Pose landmark coordinates:
* * *
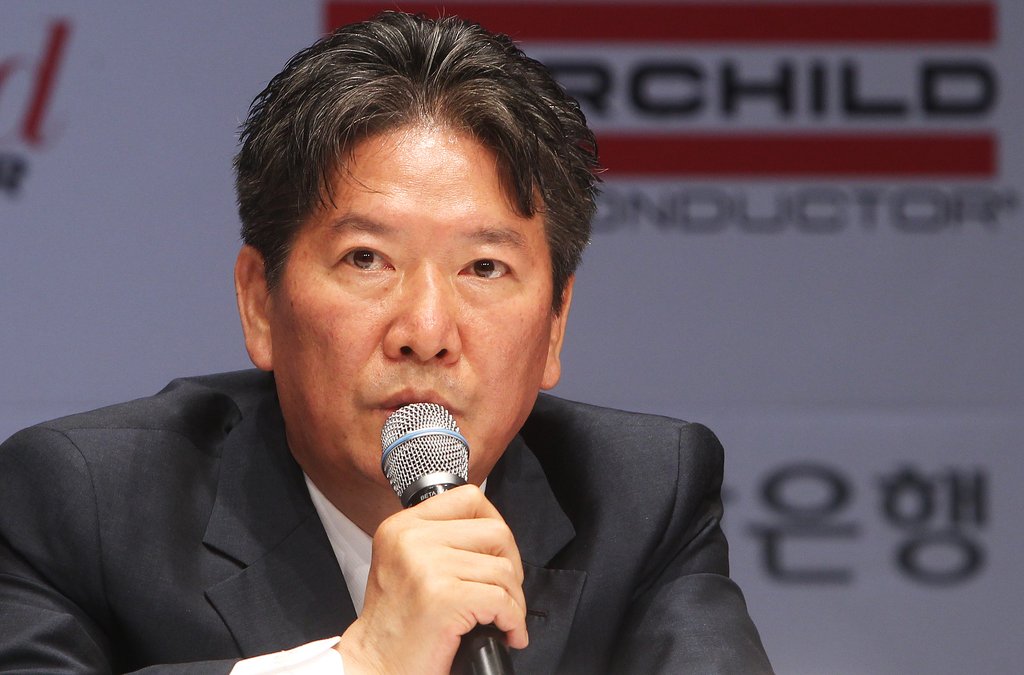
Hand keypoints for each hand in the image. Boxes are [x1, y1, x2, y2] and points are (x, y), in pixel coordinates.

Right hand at [335, 484, 527, 673]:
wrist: (376, 665)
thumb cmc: (396, 624)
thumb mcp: (406, 562)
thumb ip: (440, 539)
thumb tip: (493, 533)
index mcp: (402, 526)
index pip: (468, 498)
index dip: (494, 524)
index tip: (497, 551)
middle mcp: (412, 539)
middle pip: (495, 531)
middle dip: (512, 565)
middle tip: (504, 592)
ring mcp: (427, 566)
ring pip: (503, 569)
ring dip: (514, 600)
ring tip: (502, 618)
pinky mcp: (444, 598)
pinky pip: (502, 600)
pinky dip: (512, 621)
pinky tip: (505, 632)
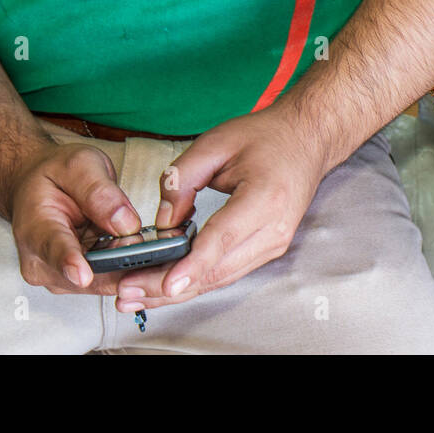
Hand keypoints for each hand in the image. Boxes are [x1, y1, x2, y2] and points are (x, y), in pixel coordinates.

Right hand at [9, 141, 141, 294]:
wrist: (37, 186)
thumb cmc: (54, 175)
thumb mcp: (78, 166)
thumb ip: (99, 191)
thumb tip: (124, 222)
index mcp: (36, 227)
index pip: (53, 248)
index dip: (69, 262)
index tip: (82, 274)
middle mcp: (42, 261)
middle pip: (86, 275)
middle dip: (122, 264)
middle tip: (154, 248)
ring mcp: (60, 275)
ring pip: (103, 282)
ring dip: (130, 267)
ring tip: (153, 246)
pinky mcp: (77, 281)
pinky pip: (109, 280)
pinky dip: (128, 268)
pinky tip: (146, 253)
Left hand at [113, 111, 327, 311]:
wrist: (307, 140)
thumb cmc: (266, 136)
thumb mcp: (217, 142)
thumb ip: (182, 179)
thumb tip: (162, 222)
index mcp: (265, 196)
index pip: (223, 237)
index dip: (193, 264)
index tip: (168, 285)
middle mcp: (274, 228)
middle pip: (217, 269)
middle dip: (169, 287)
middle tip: (127, 293)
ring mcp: (275, 243)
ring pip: (221, 279)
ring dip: (178, 291)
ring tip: (136, 295)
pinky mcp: (268, 250)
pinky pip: (228, 272)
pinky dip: (196, 281)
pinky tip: (167, 287)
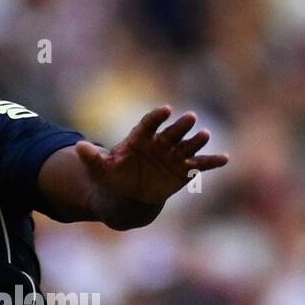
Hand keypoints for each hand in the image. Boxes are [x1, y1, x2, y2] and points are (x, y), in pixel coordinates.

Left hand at [75, 105, 227, 210]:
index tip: (165, 110)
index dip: (157, 117)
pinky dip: (212, 162)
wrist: (129, 195)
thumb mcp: (100, 169)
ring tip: (205, 135)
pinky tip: (226, 158)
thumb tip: (78, 148)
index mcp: (140, 138)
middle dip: (181, 126)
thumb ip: (92, 158)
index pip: (149, 124)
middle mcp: (160, 142)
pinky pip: (200, 164)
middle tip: (190, 118)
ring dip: (197, 140)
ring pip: (187, 145)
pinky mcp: (184, 169)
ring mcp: (174, 155)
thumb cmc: (114, 177)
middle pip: (172, 132)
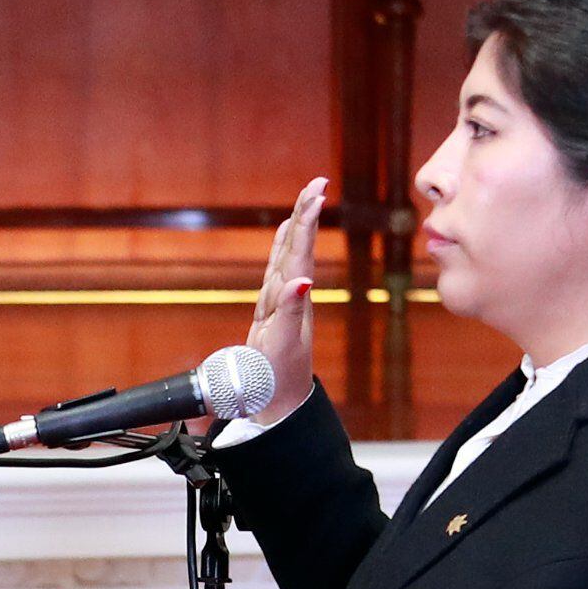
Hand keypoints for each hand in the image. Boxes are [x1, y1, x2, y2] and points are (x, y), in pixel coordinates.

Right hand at [242, 177, 325, 423]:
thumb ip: (289, 311)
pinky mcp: (270, 312)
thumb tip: (301, 281)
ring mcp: (280, 303)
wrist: (275, 406)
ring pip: (288, 256)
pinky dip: (283, 248)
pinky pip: (277, 271)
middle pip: (296, 247)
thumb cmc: (276, 379)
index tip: (317, 192)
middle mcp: (288, 297)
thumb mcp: (283, 344)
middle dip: (305, 214)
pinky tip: (289, 233)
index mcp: (291, 300)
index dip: (306, 222)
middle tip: (317, 182)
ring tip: (307, 198)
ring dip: (298, 226)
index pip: (299, 252)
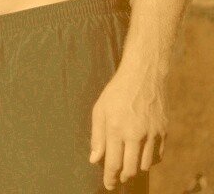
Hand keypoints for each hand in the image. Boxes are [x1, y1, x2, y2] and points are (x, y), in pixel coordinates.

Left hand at [89, 65, 168, 189]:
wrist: (143, 76)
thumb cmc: (116, 92)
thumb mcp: (99, 110)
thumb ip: (97, 136)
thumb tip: (94, 160)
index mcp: (116, 128)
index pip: (113, 163)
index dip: (110, 177)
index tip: (108, 185)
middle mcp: (135, 134)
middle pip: (131, 169)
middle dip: (123, 177)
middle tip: (117, 178)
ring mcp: (152, 134)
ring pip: (145, 165)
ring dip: (136, 169)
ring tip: (127, 165)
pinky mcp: (164, 132)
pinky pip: (158, 156)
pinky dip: (149, 160)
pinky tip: (140, 154)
* * *
Your objective: Give exactly the lines above that run from the line with "index mcp: (402, 526)" to the line with "pinky tip: (167, 287)", both included, leaving every picture out.

Result of this exercise:
index mcp: (402, 526)
index pip: (468, 498)
index dip: (494, 524)
index tip: (497, 551)
middle mcp: (412, 539)
middle pip: (495, 531)
middle dip: (512, 565)
middle tip: (504, 592)
ring mcp: (427, 566)
ring pip: (503, 569)
ring dip: (514, 600)
ring tip: (502, 618)
pinky mcp: (444, 598)
pinky pip: (502, 600)
pinky dip: (512, 621)
pinky tip: (505, 632)
Hand keypoints for each hand in the image. Boxes are [x1, y1, x2, y2] and points are (x, y), in pixel coordinates.

Right hand at [9, 141, 141, 294]:
wrist: (37, 186)
thumb cmc: (54, 175)
thumb mcp: (78, 166)
thumb ip: (99, 191)
thumb tip: (124, 222)
index mcp: (36, 227)
index pip: (53, 248)
index dip: (69, 262)
index tip: (82, 274)
middle mcp: (42, 261)
middle pip: (86, 275)
middle dip: (122, 264)
middle tip: (154, 248)
ring mcp: (60, 275)
ring pip: (103, 282)
ring dip: (130, 267)
ring tip: (153, 246)
pinky mcp: (77, 281)
pinky pip: (109, 280)
pinky dip: (128, 268)
pinky tip: (146, 253)
Left hand at [113, 111, 327, 311]:
wrist: (307, 140)
thumb cmc: (266, 136)
thumb mcp: (217, 142)
thumb ip: (182, 179)
thumb tip: (162, 222)
index mcp: (265, 196)
index pip: (223, 237)
index dip: (193, 264)
index tip: (168, 285)
middle mcp: (274, 228)
middle pip: (217, 269)
middle dip: (169, 287)
middle tip: (127, 293)
ring mcp: (275, 243)
ring pip: (221, 279)
ring dip: (178, 291)
ring tip: (136, 295)
pinky mcp: (268, 250)
pinky pip: (228, 272)
pinky dip: (196, 281)
pinky tip: (167, 287)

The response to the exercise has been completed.